By Ravendra Madholall in Toronto
Many cricketing fans have infinite expressions of saying West Indies should do this and they should not do that to avert a series loss against New Zealand, who have taken the lead much to the delight of their supporters.

Captain Darren Sammy celebrates with fellow teammates. Photo: Andrew Cornaga/photosport.co.nz

The tourney is a three-match test series and 1-0 reads an equation of interest after the opening encounter ended in a stalemate as the tourists miraculously escaped a certain defeat owing to rain.

As much as the West Indies’ batting is the key, it is potentially an area of vulnerability. Another starling, inexplicable collapse of alarming proportion in the penultimate test after many would have been cognizant of their batting effort, and thanks to Darren Bravo.

The left-hander, who is a genuine promise in the lineup, was very selective with his shots and he ultimately registered a double-century with high class stroke-play in the first game. On the same pitch, the hosts were definitely overjoyed to see two of their own compiled hundreds with consummate ease.

Skipper Darren Sammy, who has typified his critics once again with an inept leadership in the second match, but remains an optimist and promised to deliver with a win in the third and final test, not only for himself but by greater extension to West Indies’ cricket lovers as the Holiday season looms.

Their loss in the second engagement by an innings and 53 runs demonstrated a rapid decline after they had shown greater commitment and dynamism in the first game.

The absence of Chris Gayle is very telling as the world knows his capability at the top and he could have been a force to reckon with especially against New Zealand, who he had scored a triple-century in the five-day format already.

Shivnarine Chanderpaul is a veteran and has been typically cool, calm and collective while Bravo showed support with timely runs but on an inconsistent basis.

What about the much-touted world-class middle-order batsman Marlon Samuels?
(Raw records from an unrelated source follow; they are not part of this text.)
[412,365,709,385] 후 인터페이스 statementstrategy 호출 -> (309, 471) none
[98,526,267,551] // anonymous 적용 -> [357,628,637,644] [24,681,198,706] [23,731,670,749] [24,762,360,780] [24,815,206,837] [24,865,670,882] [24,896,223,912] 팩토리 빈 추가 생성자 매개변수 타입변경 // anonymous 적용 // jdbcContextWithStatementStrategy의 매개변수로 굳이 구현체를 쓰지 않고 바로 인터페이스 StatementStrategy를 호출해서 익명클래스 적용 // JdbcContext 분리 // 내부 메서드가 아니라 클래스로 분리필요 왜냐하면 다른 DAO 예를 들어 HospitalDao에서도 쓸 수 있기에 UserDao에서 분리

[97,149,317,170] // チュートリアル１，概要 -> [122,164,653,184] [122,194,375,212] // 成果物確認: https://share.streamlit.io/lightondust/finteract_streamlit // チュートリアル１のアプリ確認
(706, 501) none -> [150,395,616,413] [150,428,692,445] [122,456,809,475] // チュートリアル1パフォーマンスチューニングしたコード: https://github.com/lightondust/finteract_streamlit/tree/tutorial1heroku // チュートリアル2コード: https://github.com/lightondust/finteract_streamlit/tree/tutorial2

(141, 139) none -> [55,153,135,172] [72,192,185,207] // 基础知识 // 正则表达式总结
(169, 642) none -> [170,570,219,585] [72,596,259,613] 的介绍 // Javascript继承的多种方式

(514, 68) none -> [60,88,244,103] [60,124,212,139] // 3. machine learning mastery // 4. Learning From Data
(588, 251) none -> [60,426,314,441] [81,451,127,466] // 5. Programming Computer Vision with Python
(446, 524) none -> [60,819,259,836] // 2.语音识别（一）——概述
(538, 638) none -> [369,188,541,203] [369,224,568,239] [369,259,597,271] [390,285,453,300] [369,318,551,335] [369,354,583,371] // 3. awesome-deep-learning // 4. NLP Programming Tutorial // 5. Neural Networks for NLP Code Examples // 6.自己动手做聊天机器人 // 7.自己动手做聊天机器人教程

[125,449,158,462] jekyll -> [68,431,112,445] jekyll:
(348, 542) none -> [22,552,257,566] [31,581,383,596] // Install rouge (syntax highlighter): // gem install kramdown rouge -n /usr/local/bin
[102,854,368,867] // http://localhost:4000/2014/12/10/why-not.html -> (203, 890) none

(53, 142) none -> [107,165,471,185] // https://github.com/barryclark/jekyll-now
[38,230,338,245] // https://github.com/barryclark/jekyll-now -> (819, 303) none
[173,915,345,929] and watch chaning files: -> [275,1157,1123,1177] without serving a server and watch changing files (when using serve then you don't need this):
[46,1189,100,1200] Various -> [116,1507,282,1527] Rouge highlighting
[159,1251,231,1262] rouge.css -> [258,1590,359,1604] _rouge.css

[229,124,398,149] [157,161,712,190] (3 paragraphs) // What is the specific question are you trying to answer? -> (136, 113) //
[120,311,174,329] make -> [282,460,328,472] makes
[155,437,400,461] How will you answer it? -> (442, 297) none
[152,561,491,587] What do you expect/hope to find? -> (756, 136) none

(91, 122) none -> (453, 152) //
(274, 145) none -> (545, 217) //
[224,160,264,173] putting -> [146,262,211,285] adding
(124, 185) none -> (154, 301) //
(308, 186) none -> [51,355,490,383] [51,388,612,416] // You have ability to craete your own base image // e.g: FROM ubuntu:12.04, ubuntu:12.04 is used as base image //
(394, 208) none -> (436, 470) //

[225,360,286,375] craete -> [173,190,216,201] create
He is an elegant right-hander from the Caribbean island of Jamaica and many still remember his stunning knock last year which propelled West Indies to the historic ICC T20 World Cup champion.

Not a big impression with bat, but there are expressions of him being poor and runs are dried up, an indication of his out-of-form patch but seemed to have regained the confidence and hopes of matching his skills of New Zealand’s confident bowling brigade under interminable scrutiny.

If Gayle created a hole at the top, Kirk Edwards and Kieran Powell have found it hard to fill the gap with any sort of tenacity and solidity. The opening combination persistently maintains a huge problem since the exit of Gordon Greenidge and Desmond Haynes, two powerful openers from Barbados.

A left-hander who is still struggling to find consistency is Guyanese Narsingh Deonarine and he has failed to capitalize on the opportunity with the bat but his occasional off-spin can be an asset to keep him on a regular basis for this current tour.

There is a steady thought that these batsmen, with the exception of Chanderpaul, have technical faults and fundamentally the approach especially to the pacy men, is much a deeper worry.

Denesh Ramdin is among the failures and his batting has taken a sudden decline while Sammy’s place is unjustifiable in both departments of the game but he has shown grit and determination to succeed as a captain and an all-rounder.

We have seen improvement in the batting particularly in the first test and there was a burst of momentum and the guys predicted heavily of a triumph but inside three days, they were whipped like a stubborn school boy who is unwilling to submit his homework.

Head coach Otis Gibson was apparently angry with the results and ensured the harsh words resonated in the dressing room just after the defeat reached in the public domain.

According to report, there was ‘lacked of fight and embarrassed’, and no doubt this kind of expression will be taken into consideration by the selectors to alter the final team for the next game, which commences on Thursday at Hamilton.

He criticized the team for the poor result and probably after he was in state of optimism of carrying the game at least to the fifth day rather than succumbed on the third day, which further epitomized the weakness and unprofessionalism.

His bowlers distinctly failed to take twenty wickets and that also illustrated the lack of penetration from his fast-bowling armory and the highly expected off-spinner Shane Shillingford who was set to be the trump card on a pitch that behaved nicely for the duration of the match was also inaccurate.

Gibson, a former Barbados and West Indies fast bowler described the subtle bowling variation was missing from his main specialist Shillingford and they opted to go with the same team that featured in the first test.

He relied on the players and was full of confidence that they would have taken out lots of positives from the drawn confrontation.

It was a total disappointment for him and that may have evoked the accusation he made. He certainly lacked the effort to motivate his players, and many coaches have found that a challenging factor especially in this modernizing days of test cricket.

A limited-over series will be followed as soon as this test match is completed and with two of their essential batsmen in this version are missing again due to injuries, Dwayne Bravo and company should be in for a contest in all five fixtures and the batting is again will be up against the intimidating and energetic home team bowlers.

Gayle and hard-hitting Kieron Pollard are the men who would not make it to New Zealand.